A few words for Cyrano De Bergerac starring James McAvoy at the London Playhouse that I saw last week on a film screen at the Everyman cinema. This is becoming a popular and fine way of seeing live theatre, not quite in the flesh, but close enough and in comfort. Cyrano, written by Edmond Rostand in 1897, was made most famous, for us non-French at least, by Steve Martin in the late eighties in ‘Roxanne’. Prior to that, the name Bergerac, for me, at least, conjured up images of that programme with the boring detective guy from Jersey and the iconic if cheesy theme tune. Although, I don't know, if may be classic TV? Anyway, Cyrano De Bergerac is a romantic tragicomedy. Essentially a story of unrequited love; of three men all of whom are in love with one woman, Roxanne. Cyrano of course, who worships her in secret and happens to be her cousin, Christian a young, pretty boy soldier and De Guiche, a powerful and influential army-man, too. She falls for Christian - the handsome nincompoop - and in one of literature's most enticing scenes of 'dramatic irony', makes love to him after being seduced by the words of none other than Cyrano himself. She marries Christian only to be ultimately widowed soon after and perhaps not even sure that she ever loved him. Realizing to her – and our – great regret, a little too late, that Cyrano loved her all along, these themes are, of course, timeless. A play written, however, entirely in French verse, is a less easy sell to a modern audience, especially a non-French one. The writer and director are therefore to be commended in this brave and imaginative adaptation. James McAvoy, playing the renowned poet and fighter – within the play that is, he’s still a character from literature that should be better known I believe, to the public - with a confrontational Glaswegian intensity interspersed with tenderness and humour, dominates proceedings. He also manages to incorporate the need to be an outsider that characterises the part. A refusal to compromise, no matter the price to his own happiness. Having dispensed with the famously monstrous nose that haunts Cyrano, it is, at times, is a little far-fetched to believe that this guy who is after all, a charismatic movie star, is so insecure, but his performance is honest and powerful. And such is the style of this version - minimalist and quite dark in tone, much of the time - a huge false hooter would perhaps have been too much? How about a tiny..? Well, anyway…

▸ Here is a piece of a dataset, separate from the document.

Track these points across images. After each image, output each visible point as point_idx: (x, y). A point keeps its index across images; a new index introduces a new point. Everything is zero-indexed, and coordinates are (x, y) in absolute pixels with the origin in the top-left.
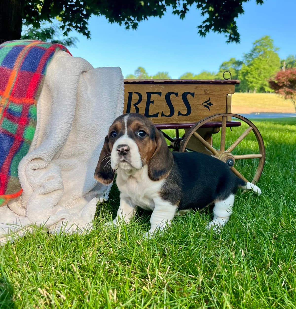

 This update makes no bones about what it is; A contemporary, in-your-face and sharp - with lots of diversity boxes ticked, shall we say - exploration of language, love, sexual and identity politics. At times, for me, that polemical and politicized approach got in the way of the story, but nevertheless it was thought-provoking and challenging and that is perhaps the best thing an update of a classic can do? As someone who studied the play at university and who loves the film with Gerald Depardieu from 1990 - I watch it literally about once a month - I was bound to be a little stuck in my ways, but hopefully for people who are less familiar it may encourage them to read the original or at least check out the aforesaid film. If seeing it for the first time, I definitely would and that’s the greatest compliment I can perhaps pay it.